──────── Source information

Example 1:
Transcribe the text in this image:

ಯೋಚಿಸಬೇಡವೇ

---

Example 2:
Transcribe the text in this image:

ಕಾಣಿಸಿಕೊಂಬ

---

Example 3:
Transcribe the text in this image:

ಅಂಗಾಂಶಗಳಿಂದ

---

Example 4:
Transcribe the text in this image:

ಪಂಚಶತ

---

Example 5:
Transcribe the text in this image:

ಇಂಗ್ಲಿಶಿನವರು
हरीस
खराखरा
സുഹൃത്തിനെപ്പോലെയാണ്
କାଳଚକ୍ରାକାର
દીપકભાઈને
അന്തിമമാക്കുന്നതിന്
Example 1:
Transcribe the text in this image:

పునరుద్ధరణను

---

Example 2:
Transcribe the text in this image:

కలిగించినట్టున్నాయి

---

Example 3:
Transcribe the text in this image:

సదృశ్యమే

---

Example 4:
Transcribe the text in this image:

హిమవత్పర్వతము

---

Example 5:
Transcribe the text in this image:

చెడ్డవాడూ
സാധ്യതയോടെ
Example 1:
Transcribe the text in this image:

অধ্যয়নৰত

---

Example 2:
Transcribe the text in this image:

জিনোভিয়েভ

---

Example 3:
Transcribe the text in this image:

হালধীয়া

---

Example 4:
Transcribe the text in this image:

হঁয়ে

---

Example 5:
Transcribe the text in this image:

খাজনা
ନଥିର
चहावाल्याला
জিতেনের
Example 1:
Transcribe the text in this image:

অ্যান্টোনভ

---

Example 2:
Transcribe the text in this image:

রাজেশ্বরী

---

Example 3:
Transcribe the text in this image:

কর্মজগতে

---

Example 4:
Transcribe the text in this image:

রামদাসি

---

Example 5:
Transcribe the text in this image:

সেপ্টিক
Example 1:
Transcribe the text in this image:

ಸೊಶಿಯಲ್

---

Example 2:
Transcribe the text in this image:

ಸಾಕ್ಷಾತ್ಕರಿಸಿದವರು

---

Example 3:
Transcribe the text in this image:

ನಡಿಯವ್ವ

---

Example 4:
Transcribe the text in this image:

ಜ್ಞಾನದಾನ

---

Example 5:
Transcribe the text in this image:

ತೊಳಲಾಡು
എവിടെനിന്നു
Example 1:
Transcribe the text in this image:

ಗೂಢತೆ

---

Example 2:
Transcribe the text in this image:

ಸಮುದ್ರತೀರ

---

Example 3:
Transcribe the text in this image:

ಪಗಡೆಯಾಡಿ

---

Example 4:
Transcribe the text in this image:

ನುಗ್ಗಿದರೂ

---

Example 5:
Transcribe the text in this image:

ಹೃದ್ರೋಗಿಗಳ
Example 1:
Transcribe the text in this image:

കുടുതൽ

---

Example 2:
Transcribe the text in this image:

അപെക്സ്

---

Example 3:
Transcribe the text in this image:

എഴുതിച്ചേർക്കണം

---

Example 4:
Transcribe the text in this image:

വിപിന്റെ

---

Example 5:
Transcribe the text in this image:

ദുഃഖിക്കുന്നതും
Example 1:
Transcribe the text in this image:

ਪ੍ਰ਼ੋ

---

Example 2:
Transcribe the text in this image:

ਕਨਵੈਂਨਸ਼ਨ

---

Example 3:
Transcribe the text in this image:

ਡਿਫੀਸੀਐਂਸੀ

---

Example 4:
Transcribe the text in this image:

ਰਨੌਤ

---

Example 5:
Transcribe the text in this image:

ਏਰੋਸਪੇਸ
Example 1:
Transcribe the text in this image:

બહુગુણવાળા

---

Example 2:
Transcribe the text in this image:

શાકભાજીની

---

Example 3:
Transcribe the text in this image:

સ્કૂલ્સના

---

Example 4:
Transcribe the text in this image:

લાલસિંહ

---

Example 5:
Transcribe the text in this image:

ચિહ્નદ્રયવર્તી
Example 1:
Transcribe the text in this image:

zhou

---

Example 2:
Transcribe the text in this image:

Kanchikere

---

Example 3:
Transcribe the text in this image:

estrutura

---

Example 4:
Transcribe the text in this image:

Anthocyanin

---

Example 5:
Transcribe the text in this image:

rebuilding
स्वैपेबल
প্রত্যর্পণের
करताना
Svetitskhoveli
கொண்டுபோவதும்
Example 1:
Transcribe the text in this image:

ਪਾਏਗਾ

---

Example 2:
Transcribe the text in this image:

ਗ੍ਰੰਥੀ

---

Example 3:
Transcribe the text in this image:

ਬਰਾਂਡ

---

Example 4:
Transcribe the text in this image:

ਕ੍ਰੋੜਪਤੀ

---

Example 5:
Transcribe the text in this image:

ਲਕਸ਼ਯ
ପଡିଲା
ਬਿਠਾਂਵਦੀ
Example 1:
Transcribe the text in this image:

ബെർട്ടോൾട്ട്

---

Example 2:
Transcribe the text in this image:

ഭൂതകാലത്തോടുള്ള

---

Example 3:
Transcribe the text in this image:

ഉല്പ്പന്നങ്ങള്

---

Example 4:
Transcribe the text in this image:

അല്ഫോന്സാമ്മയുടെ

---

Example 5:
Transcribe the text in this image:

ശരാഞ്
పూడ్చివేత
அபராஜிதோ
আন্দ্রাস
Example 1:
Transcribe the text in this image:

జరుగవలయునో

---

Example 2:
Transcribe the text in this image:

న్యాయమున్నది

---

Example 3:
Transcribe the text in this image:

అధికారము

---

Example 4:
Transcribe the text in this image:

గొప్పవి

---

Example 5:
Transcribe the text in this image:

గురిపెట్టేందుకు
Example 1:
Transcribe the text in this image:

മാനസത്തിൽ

────────────────

* [Activity]: Extract the complete set of records unchanged.

* [Response to the exercise]:
Example 1:
Transcribe the text in this image:

ಯೋಚಿಸಬೇಡವೇ

---

Example 2:
Transcribe the text in this image:

ಕಾಣಿಸಿಕೊಂಬ

---

Example 3:
Transcribe the text in this image:

ಅಂಗಾಂಶಗಳಿಂದ

---

Example 4:
Transcribe the text in this image:

ಪಂಚಶತ

---

Example 5:
Transcribe the text in this image:

ಇಂಗ್ಲಿಶಿನವರು
हरीस
खराखरा
സുഹൃത്തിനെപ്പോലെയാണ്
କାଳଚକ୍ରାକାର
દીપકભાઈને
അന്തിമമാക്കുന്നതിന്
Example 1:
Transcribe the text in this image:

పునరుద్ధరణను

---

Example 2:
Transcribe the text in this image:

కలిగించినట్టున్నాయి

---

Example 3:
Transcribe the text in this image:

సదృశ్యమే

---

Example 4:
Transcribe the text in this image:

హిమవత్పర్వతము

---

Example 5:
Transcribe the text in this image:

చెడ్డవాడూ
സാധ്യതയോടെ
Example 1:
Transcribe the text in this image:

অধ্যয়নৰত

---

Example 2:
Transcribe the text in this image:

জিনোভিয়েভ

---

Example 3:
Transcribe the text in this image:

হালধীয়া

---

Example 4:
Transcribe the text in this image:

হঁয়ে

---

Example 5:
Transcribe the text in this image:

খাজনা
ନଥିର
चहावाल्याला
জিতেনের
Example 1:
Transcribe the text in this image:

অ্যান্টোনভ

---

Example 2:
Transcribe the text in this image:

রাজেশ্বরী

---

Example 3:
Transcribe the text in this image:

কর্মজগতে

---

Example 4:
Transcribe the text in this image:

রামদাসি

---

Example 5:
Transcribe the text in this image:

সেপ্টিক
Example 1:
Transcribe the text in this image:

ಸೊಶಿಯಲ್

---

Example 2:
Transcribe the text in this image:

ಸಾಕ್ಷಾತ್ಕರಿಸಿದವರು

---

Example 3:
Transcribe the text in this image:

ನಡಿಯವ್ವ

---

Example 4:
Transcribe the text in this image:

ಜ್ಞಾನದಾನ

---

Example 5:
Transcribe the text in this image:

ತೊಳಲಾಡು
എവിടെനിന്നു
Example 1:
Transcribe the text in this image:

ಗೂಢತೆ

---

Example 2:
Transcribe the text in this image:

ಸಮುದ್ರತೀರ

---

Example 3:
Transcribe the text in this image:

ಪಗಡೆಯಾಡಿ

---

Example 4:
Transcribe the text in this image:

ನುಗ್ಗಿದರೂ

---

Example 5:
Transcribe the text in this image:

ಹೃದ್ರೋಗಿಗಳ
Example 1:
Transcribe the text in this image:

കുടുതൽ

---

Example 2:
Transcribe the text in this image:

അപെക്സ്

---

Example 3:
Transcribe the text in this image:

എഴുതിച്ചേർക്കണം

---

Example 4:
Transcribe the text in this image:

വിപിന്റെ

---

Example 5:
Transcribe the text in this image:

ദുഃഖിക്കുന്നതും
Example 1:
Transcribe the text in this image:

ਪ੍ਰ਼ੋ

---

Example 2:
Transcribe the text in this image:

ਕਨਵੈਂਨਸ਼ਨ

---

Example 3:
Transcribe the text in this image:

ਡਿਫੀਸੀਐਂਸੀ

---

Example 4:
Transcribe the text in this image:

ਰਨੌਤ

---

Example 5:
Transcribe the text in this image:

ਏਰੋਸਪੇਸ
Example 1:
Transcribe the text in this image:

બહુગુણવાળા

---

Example 2:
Transcribe the text in this image:

શાકભાજીની

---

Example 3:
Transcribe the text in this image:

સ્કૂલ્સના

---

Example 4:
Transcribe the text in this image:

લાલસિંહ

---

Example 5:
Transcribe the text in this image:

ચિહ્નદ્રયવર્તી
Example 1:
Transcribe the text in this image:

zhou

---

Example 2:
Transcribe the text in this image:

Kanchikere

---

Example 3:
Transcribe the text in this image:

estrutura

---

Example 4:
Transcribe the text in this image:

Anthocyanin

---

Example 5:
Transcribe the text in this image:

rebuilding
स्वैपेबल
প্রত্যর্পণের
करताना
Svetitskhoveli
கொண்டுபோவதும்
Example 1:
Transcribe the text in this image:

ਪਾਏਗਾ

---

Example 2:
Transcribe the text in this image:

ਗ੍ਰੰਥੀ

---

Example 3:
Transcribe the text in this image:

ਬਰਾਂਡ

---

Example 4:
Transcribe the text in this image:

ਕ੍ਰੋੜਪਤੀ

---

Example 5:
Transcribe the text in this image:

ਲਕਸ਼ਯ
ପଡିଲା
ਬਿਠਾਂਵਦੀ
Example 1:
Transcribe the text in this image:

ബെർട്ടോൾട്ട്

---

Example 2:
Transcribe the text in this image:

ഭൂതകാലത്തോടുള്ള

---

Example 3:
Transcribe the text in this image:

ഉല്പ്പന്നങ്ങള്

---

Example 4:
Transcribe the text in this image:

അല്ഫോന്സാമ്മയുടെ

---

Example 5:
Transcribe the text in this image:

ശരാഞ്
పూడ్చివేత
அபராஜிதோ
আন্দ্রাস
Example 1:
Transcribe the text in this image:

జరుగవలయునో

---

Example 2:
Transcribe the text in this image:

న్యాయమున్నది

---

Example 3:
Transcribe the text in this image:

అధికారము

---

Example 4:
Transcribe the text in this image:

గొప్పవి

---

Example 5:
Transcribe the text in this image:

గురిపెట్టేందుకు
Example 1:
Transcribe the text in this image:

മാനസത്തിൽ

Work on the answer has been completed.